Aspiring to be a stick in the mud.

I’m trying to get someone on this board to admit there was 100 years of systematic repression of black people. So far, no one has agreed.

[Mark_Smith]

I’m trying to get someone on this board to admit there was 100 years of systematic repression of black people. So far, no one has agreed.

Personally, I don’t like the words systemic or even systematic because they aren’t clear and are being used in a certain way by BLM. It’s pretty clear though that the federal and state governments have, since their inception, created laws and applied other laws in ways that oppressed blacks. I’m guessing most would agree with that.

[Mark_Smith]

I’m trying to get someone on this board to admit there was 100 years of systematic repression of black people. So far, no one has agreed.

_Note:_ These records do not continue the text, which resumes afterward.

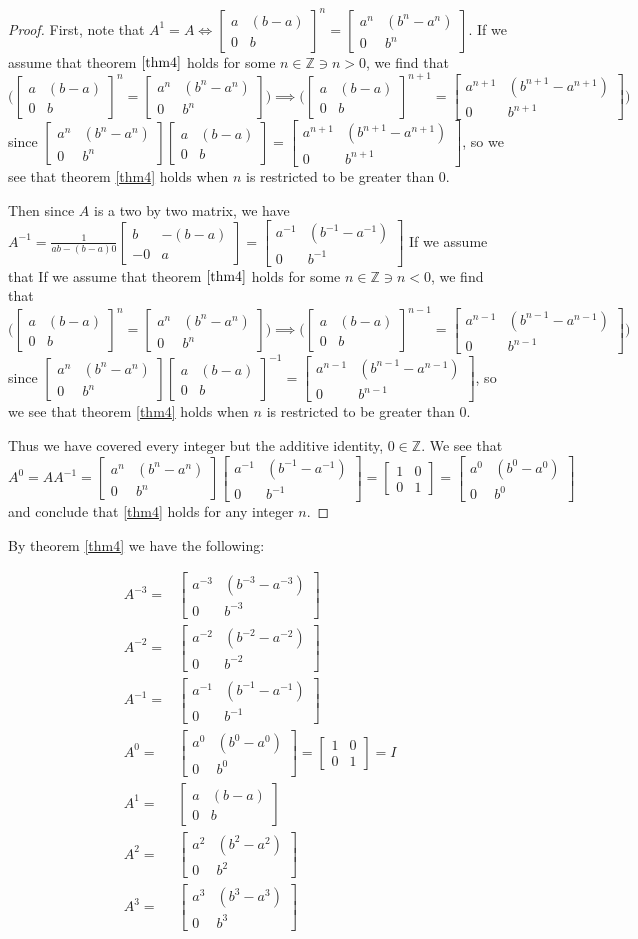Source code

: \documentclass[12pt]{article}
\newcommand{\ints}{\mathbb{Z}}
\newcommand{\glmatrix}[4]{\ensuremath{\begin{bmatrix} #1 & #2 \\ #3 & #4 \end{bmatrix}}}
\newcommand{\glinverse}[4]{\ensuremath{\frac{1}{#1 #4 - #2 #3}\glmatrix{#4}{-#2}{-#3}{#1}}}
\begin{document}
\begin{proof}
	First, note that $A^1 = A \iff \glmatrix{a}{(b-a)}{0}{b}^n = \glmatrix{a^n}{(b^n-a^n)}{0}{b^n}$.
	If we assume that theorem $\ref{thm4}$ holds for some $n \in \ints \ni n > 0$,
	we find that $\Big(\glmatrix{a}{(b-a)}{0}{b}^n = \glmatrix{a^n}{(b^n-a^n)}{0}{b^n}\Big)
	\implies \Big(\glmatrix{a}{(b-a)}{0}{b}^{n+1} = \glmatrix{a^{n+1}}{(b^{n+1}-a^{n+1})}{0}{b^{n+1}}\Big)$
	since $\glmatrix{a^n}{(b^n-a^n)}{0}{b^n}\glmatrix{a}{(b-a)}{0}{b} =
	\glmatrix{a^{n+1}}{(b^{n+1}-a^{n+1})}{0}{b^{n+1}}$,
	so we see that theorem \ref{thm4} holds when $n$ is restricted
	to be greater than $0$.

	Then since $A$ is a two by two matrix,
	we have $A^{-1} = \glinverse{a}{(b-a)}{0}{b} = \glmatrix{a^{-1}}{(b^{-1}-a^{-1})}{0}{b^{-1}}$
	If we assume that 
	If we assume that theorem $\ref{thm4}$ holds for some $n \in \ints \ni n < 0$,
	we find that $\Big(\glmatrix{a}{(b-a)}{0}{b}^n = \glmatrix{a^n}{(b^n-a^n)}{0}{b^n}\Big)
	\implies \Big(\glmatrix{a}{(b-a)}{0}{b}^{n-1} = \glmatrix{a^{n-1}}{(b^{n-1}-a^{n-1})}{0}{b^{n-1}}\Big)$
	since $\glmatrix{a^n}{(b^n-a^n)}{0}{b^n}\glmatrix{a}{(b-a)}{0}{b}^{-1} =
	\glmatrix{a^{n-1}}{(b^{n-1}-a^{n-1})}{0}{b^{n-1}}$,
	so we see that theorem \ref{thm4} holds when $n$ is restricted
	to be greater than $0$.

	Thus we have covered every integer but the additive identity, $0 \in \ints$.
	We see that $A^0 = AA^{-1} = 
	\glmatrix{a^n}{(b^n-a^n)}{0}{b^n} \glmatrix{a^{-1}}{(b^{-1}-a^{-1})}{0}{b^{-1}}
	= \glmatrix{1}{0}{0}{1}
	= \glmatrix{a^0}{(b^0-a^0)}{0}{b^0}$
	and conclude that \ref{thm4} holds for any integer $n$.
\end{proof}

By theorem \ref{thm4} we have the following:

\begin{align}
	A^{-3} = & \glmatrix{a^{-3}}{(b^{-3}-a^{-3})}{0}{b^{-3}}\\
	A^{-2} = & \glmatrix{a^{-2}}{(b^{-2}-a^{-2})}{0}{b^{-2}} \\
	A^{-1} = & \glmatrix{a^{-1}}{(b^{-1}-a^{-1})}{0}{b^{-1}}\\
	A^0 = & \glmatrix{a^0}{(b^0-a^0)}{0}{b^0} = \glmatrix{1}{0}{0}{1} = I \\
	A^1 = & \glmatrix{a}{(b-a)}{0}{b} \\
	A^2 = & \glmatrix{a^2}{(b^2-a^2)}{0}{b^2}\\
	A^3 = & \glmatrix{a^3}{(b^3-a^3)}{0}{b^3}
\end{align}
\end{document}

Right here, I noted that it was not 100 years, but 350. No doubt it left a mark on culture, and perhaps/probably that has a lot to do with a lot of choices that blacks are making today that are holding their own people down. But that doesn’t change the fact that there is a huge portion of what’s going on that is within the control of those suffering the consequences—just like in my own predominantly white community.

Aspiring to be a stick in the mud.

Mark Smith asked

are you 2 Chronicles 7:14 averse?

Technically I am adverse to saying this verse was given to the church; I believe it is for Israel. However, the principle that God responds to repentance is international, as demonstrated by the people of Nineveh who responded to Jonah’s preaching. The issue, even in this verse, is turning from our (their) sins. Therein lies what I believe is appropriate: examining our hearts. Difficult to turn from sins you ddin’t commit or already have turned from.

I have a different story in that I was raised in one of the most racist towns in America (Cicero, IL), but had parents who had black friends and were not like so many others in our community. My parents were not believers, and I became a believer as a 17 year old high school senior. I saw much racism and hatred first hand. As a lad, the neighbors got their shotguns ready when MLK was supposed to march through Cicero, and I remember the National Guard helicopters flying overhead. The church that reached me was all white, and there had been a black family attending a couple of years before I became connected to that church. I heard people were nice to them, but would not let them join as members. I told them that if that happened now, I would leave the church. If they were believers and agreed with the church’s doctrine, it was being a “respecter of persons” to deny them membership. It didn’t happen (because no black people came to visit; Cicero was a town of 70 K with no blacks, so the black family that visited came from Chicago). If the church were to practice such discrimination when i was there, you can be sure I would have raised a stink.

Moody Bible Institute was very comfortable with blacks — at least as much as any predominately white ministry was in the 1970’s. They had two full time black profs and other black staff, and their night school ministry was predominately to black pastors and laypersons. We had a couple of black students on the floor and quite a few in the school; my prayer partner was a black young woman who is still serving the Lord. We had inter-racial dating with no problem. Other schools (which shall remain nameless) criticized Moody for its “compromises.” Moody was way ahead of the times when it came to race. Not everyone was on board, but still it differed from most of the evangelical (and especially fundamental) world.

When I pastored in Chicago (exactly 4.5 years) in a storefront church, it was in a White-Mexican neighborhood not far from Chinatown, not far from government housing high-rises (almost entirely black with a lot of shooting) on the other side of Comiskey (White Sox) Park. We had a few black folks come our way, and they were well received. One black woman won a place in the hearts of our small church, but had to stop coming because of health reasons.

What a lot of people do not realize is that most black people — like most white people — want to attend church in their own community with people who have shared values besides faith in Christ.